Association between aldosterone synthase (CYP11B2) polymorphism and left ventricular mass in human essential hypertension.

Objectives: The aim of our study was to evaluate the relationship between aldosterone synthase gene polymorphism and cardiac dimensions in essential hypertension.

Background: Higher aldosterone synthase messenger ribonucleic acid levels in the human heart are accompanied by increased intracardiac aldosterone production, a phenomenon that is associated with cardiac fibrosis and hypertrophy. Recent evidence suggests that a polymorphism (-344C/T) in the promoter region of the aldosterone synthase gene is associated with increased constitutive aldosterone production.

Method: Relationships between M-mode echocardiographic cardiac dimensions and aldosterone synthase -344C/T polymorphism were studied in 210 never-treated, middle-aged patients (age 41.6 +/- 1.4 years) affected by mild to moderate essential hypertension. Among these patients, 48 had the genotype -C344C, 97 had -C344T, and 65 had -T344T. Patients in the three groups were similar in terms of age, gender, body mass index, and blood pressure.

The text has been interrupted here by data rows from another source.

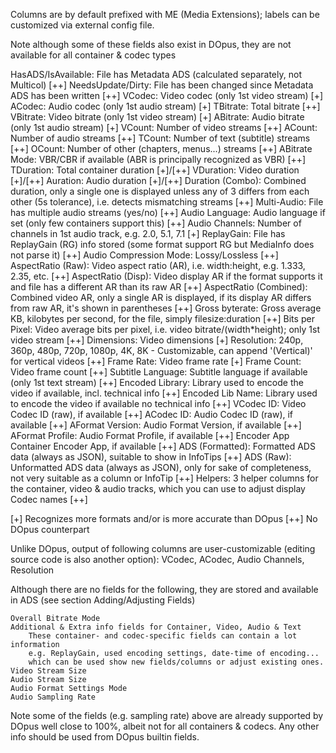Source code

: Columns are by default prefixed with ME (Media Extensions); labels can be customized via external config file.

Note although some of these fields also exist in DOpus, they are not available for all container & codec types

HasADS/IsAvailable:		File has Metadata ADS (calculated separately, not Multicol) [++]
NeedsUpdate/Dirty: 		File has been changed since Metadata ADS has been written [++]
VCodec:          		Video codec (only 1st video stream) [+]
ACodec:          		Audio codec (only 1st audio stream) [+]
TBitrate:      			Total bitrate [++]
VBitrate:          		Video bitrate (only 1st video stream) [+]
ABitrate:          		Audio bitrate (only 1st audio stream) [+]
VCount:          		Number of video streams [++]
ACount:          		Number of audio streams [++]
TCount:           		Number of text (subtitle) streams [++]
OCount:          		Number of other (chapters, menus...) streams [++]
ABitrate Mode:   		VBR/CBR if available (ABR is principally recognized as VBR) [++]
TDuration:      		Total container duration [+]/[++]
VDuration:   			Video duration [+]/[++]
Auration:         		Audio duration [+]/[++]
Duration (Combo):		Combined duration, only a single one is displayed unless any of 3 differs from each other (5s tolerance), i.e. detects mismatching streams [++]
Multi-Audio:     		File has multiple audio streams (yes/no) [++]
Audio Language:     	Audio language if set (only few containers support this) [++]
Audio Channels:  		Number of channels in 1st audio track, e.g. 2.0, 5.1, 7.1  [+]
ReplayGain:      		File has ReplayGain (RG) info stored (some format support RG but MediaInfo does not parse it) [++]
Audio Compression Mode:	Lossy/Lossless [++]
AspectRatio (Raw):		Video aspect ratio (AR), i.e. width:height, e.g. 1.333, 2.35, etc. [++]
AspectRatio (Disp):		Video display AR if the format supports it and file has a different AR than its raw AR [++]
AspectRatio (Combined):	Combined video AR, only a single AR is displayed, if its display AR differs from raw AR, it's shown in parentheses [++]
Gross byterate:    		Gross average KB, kilobytes per second, for the file, simply filesize:duration [++]
Bits per Pixel:    		Video average bits per pixel, i.e. video bitrate/(width*height); only 1st video stream [++]
Dimensions:      		Video dimensions [+]
Resolution:      		240p, 360p, 480p, 720p, 1080p, 4K, 8K - Customizable, can append '(Vertical)' for vertical videos [++]
Frame Rate:      		Video frame rate [+]
Frame Count:      		Video frame count [++]
Subtitle Language:		Subtitle language if available (only 1st text stream) [++]
Encoded Library:  		Library used to encode the video if available, incl. technical info [++]
Encoded Lib Name:		Library used to encode the video if available no technical info  [++]
VCodec ID:      		Video Codec ID (raw), if available [++]
ACodec ID:      		Audio Codec ID (raw), if available [++]
AFormat Version: 		Audio Format Version, if available [++]
AFormat Profile:		Audio Format Profile, if available [++]
Encoder App      		Container Encoder App, if available [++]
ADS (Formatted):		Formatted ADS data (always as JSON), suitable to show in InfoTips [++]
ADS (Raw):      		Unformatted ADS data (always as JSON), only for sake of completeness, not very suitable as a column or InfoTip [++]
Helpers:           		3 helper columns for the container, video & audio tracks, which you can use to adjust display Codec names [++]

[+] 	Recognizes more formats and/or is more accurate than DOpus
[++]	No DOpus counterpart

Unlike DOpus, output of following columns are user-customizable (editing source code is also another option):
    VCodec, ACodec, Audio Channels, Resolution

Although there are no fields for the following, they are stored and available in ADS (see section Adding/Adjusting Fields)

    Overall Bitrate Mode
    Additional & Extra info fields for Container, Video, Audio & Text
        These container- and codec-specific fields can contain a lot information
        e.g. ReplayGain, used encoding settings, date-time of encoding...
        which can be used show new fields/columns or adjust existing ones.
    Video Stream Size
    Audio Stream Size
    Audio Format Settings Mode
    Audio Sampling Rate

Note some of the fields (e.g. sampling rate) above are already supported by DOpus well close to 100%, albeit not for all containers & codecs.
Any other info should be used from DOpus builtin fields.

Results: Left ventricular (LV) mass and thickness were positively correlated with the number of T alleles: LV mass (CC, CT, and TT, respectively: 168 +/- 6.9, 179 +/- 5.2, and 193 +/- 6.9 g; p = 0.03), LV septal thickness (0.99 +/- 0.02, 1.03 +/- 0.02, and 11.08 +/- 0.03 cm, p = 0.04), PWT (0.93 +/- 0.03, 0.95 +/- 0.01, and 1.03 +/- 0.02 cm; p = 0.002), and relative wall thickness (38.3 +/- 1.2%, 38.8 +/- 0.8%, and 42.8 +/- 1.1%; p = 0.004). This trend was confirmed by linear regression, suggesting a "major gene" behavior for the T allele. Multiple regression analysis showed that this effect was independent of anthropometric and clinical factors, including adrenal aldosterone.

Conclusions: Our data suggest that -344C/T polymorphism affects LV mass and thickness in essential hypertension, independent of adrenal aldosterone. A role for intracardiac aldosterone synthesis is hypothesized.